Unfortunately I am unable to find a way to configure my container with telemetry disabled. Here are supported environment variables. No telemetry.
Maybe is there a way to mount a file mongosh.conf - from a configMap - somewhere in the container ?
I guess the probes are triggering the telemetry, because running a mongosh command :
readinessProbe:
exec:
command:
- /usr/bin/mongosh
- --eval
- "db.adminCommand('ping').ok"
- localhost:27017/test
- --quiet
I could not find a clean way to configure telemetry in mongosh, so I put this workaround in the podspec :
containers:
- name: mongo
image: docker.io/library/mongo:7.0.6-jammy
args:
- --dbpath
- /data/db
lifecycle:
postStart:
exec:
command:
- /usr/bin/mongosh
- --nodb
- --eval
- "disableTelemetry()"
This writes the config here :
kubectl exec -ti deploy/mongo -- bash
mongodb@mongo-7c9d665b54-99dpt:/$ cat ~/.mongodb/mongosh/config | jq .
{
"userId": "xxxxxxxxxxxxxxxxxxxxxxxxxxxx",
"telemetryAnonymousId": "xxxxxxxxxxxxxxxxxxxxxxxxxxxx",
"enableTelemetry": false,
"disableGreetingMessage": true
}
15 minutes away from restarting the container, no external requests. It looks that the workaround solves the issue.

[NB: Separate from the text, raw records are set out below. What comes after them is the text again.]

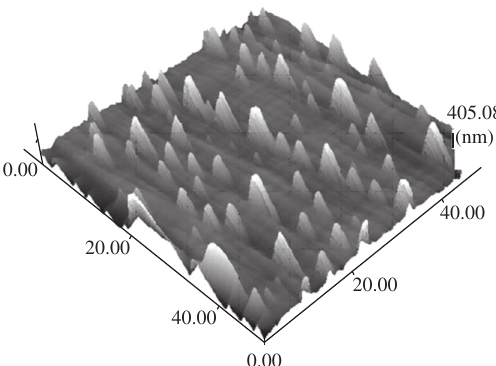
-CaO-P O film heated at 200 °C for 2 2 5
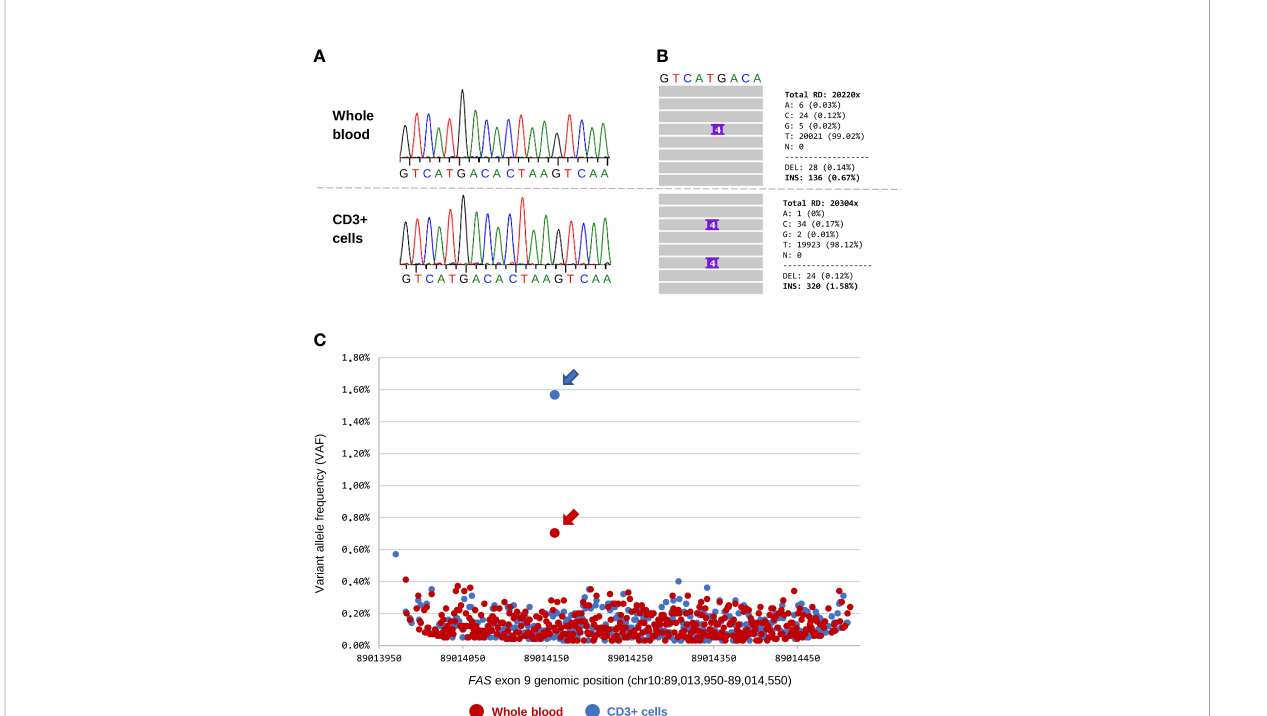
FIGURE 3 Detection of the somatic FAS variant in blood and CD3 + cells. (A) Sanger sequencing of whole blood and CD3 + cells (sample obtained in 2021). DNT count at that time accounted for 0.89% of the total CD3 + lymphocytes. There is no evidence of the somatic variant in chromatograms of the two samples. (B) Details of the deep amplicon sequencing results for the two samples. IGV screenshot and total read counts are shown. (C) Chromosome position and variant allele frequency (VAF) of all presumed somatic variants called by VarScan 2 in exon 9 of the FAS gene (hg38). Each dot is a variant: 470 variants were obtained from whole blood (dots in red) and 450 from CD3 + cells (dots in blue). The pathogenic somatic variant (chr10:89,014,160; c.718_719insGTCG) is indicated with an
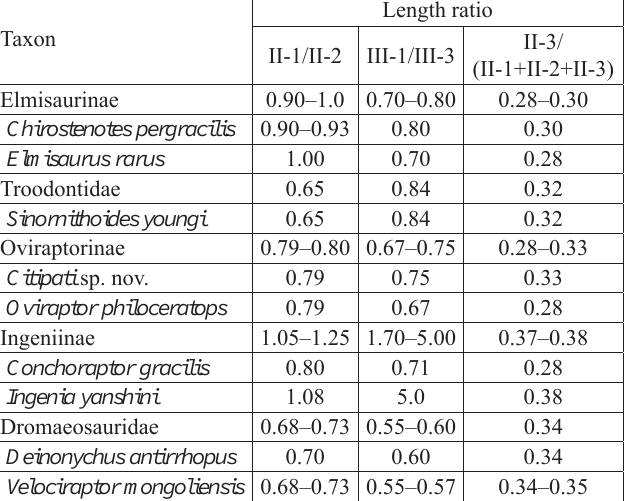
Table 3. Phalangeal proportions in maniraptoran manus.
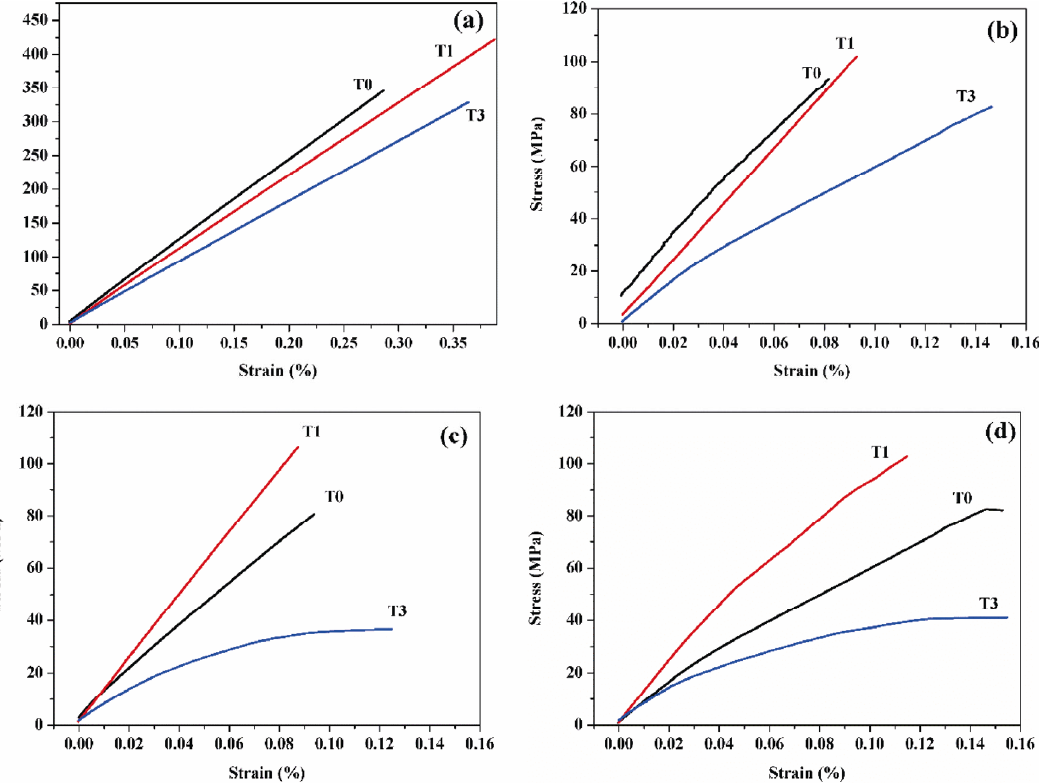
Fig. 5 Stress–strain curves of Si 2 BC 3 N ceramics with various number of thermal shock cycles at Δ T = 1000 ℃ : (a) before thermal shock, (b) one cycle, (c) two cycles, and (d) three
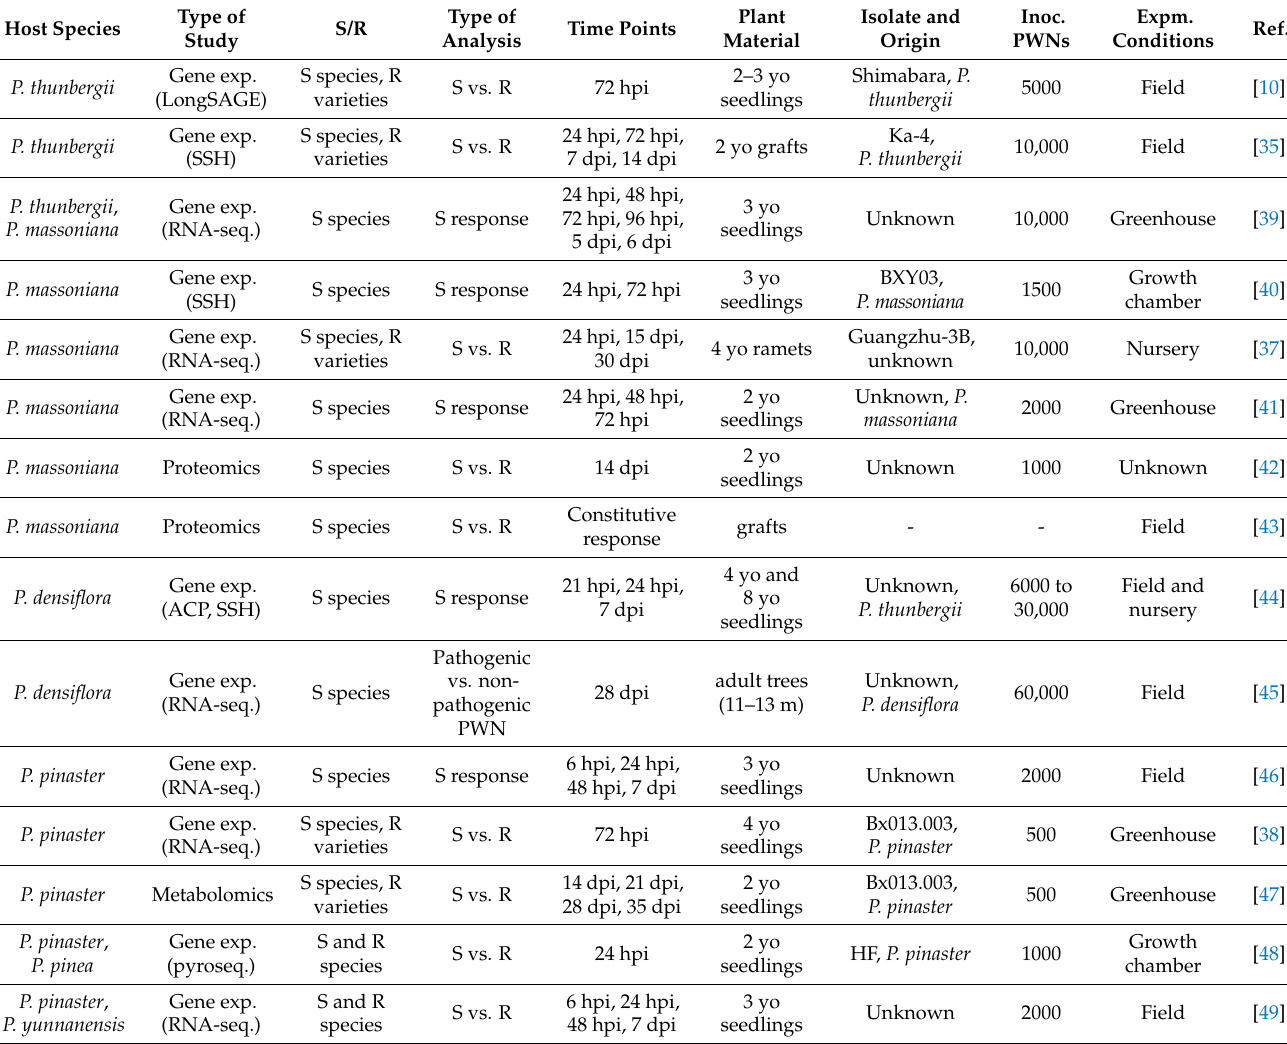
mechanisms involved both in the susceptible and resistant responses. Table 1. Details of the molecular response studies on pine trees infected with pinewood nematode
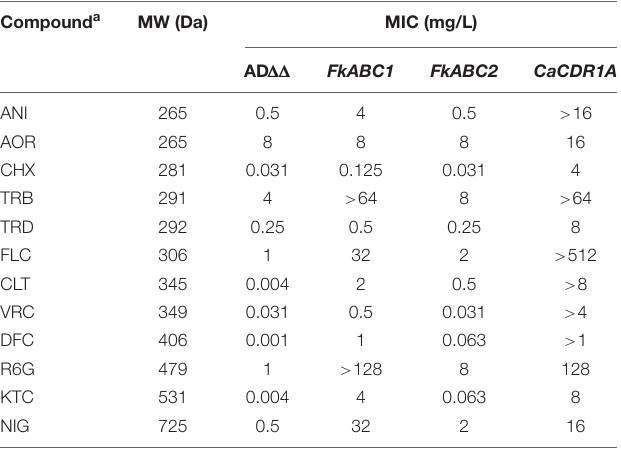
TABLE 6 | Drug susceptibilities of S. cerevisiae AD (cid:49)(cid:49) (control) and AD (cid:49)(cid:49) cells overexpressing FkABC1 , FkABC2, or CaCDR1A . Compound a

However, an environment variable to switch off telemetry would be appreciated.
That all tracks because the function would probably only disable it for the lifetime of the mongosh
command -- unfortunately, for more than that you'll need to file a feature request with MongoDB directly (we're just packagers of what they publish). :sweat_smile:
Oh, sorry, misread your latest -- it does persist, that's interesting. I agree though that an environment variable would be awesome, but isn't something we would implement here. :smile:
summary
Network tracker shows denied outgoing requests from mongo container to external destinations. Mongo seem to run fine however.
What are these requests ? What is the purpose ? How do we configure Mongo to avoid these requests ?
context and versions
hubble output
External access is denied because only DNS is allowed for egress NetworkPolicies, so the error is legit.
Incomplete list of denied requests ->
<address>:<port>
.All these IP addresses are part of "Amazon Technologies Inc."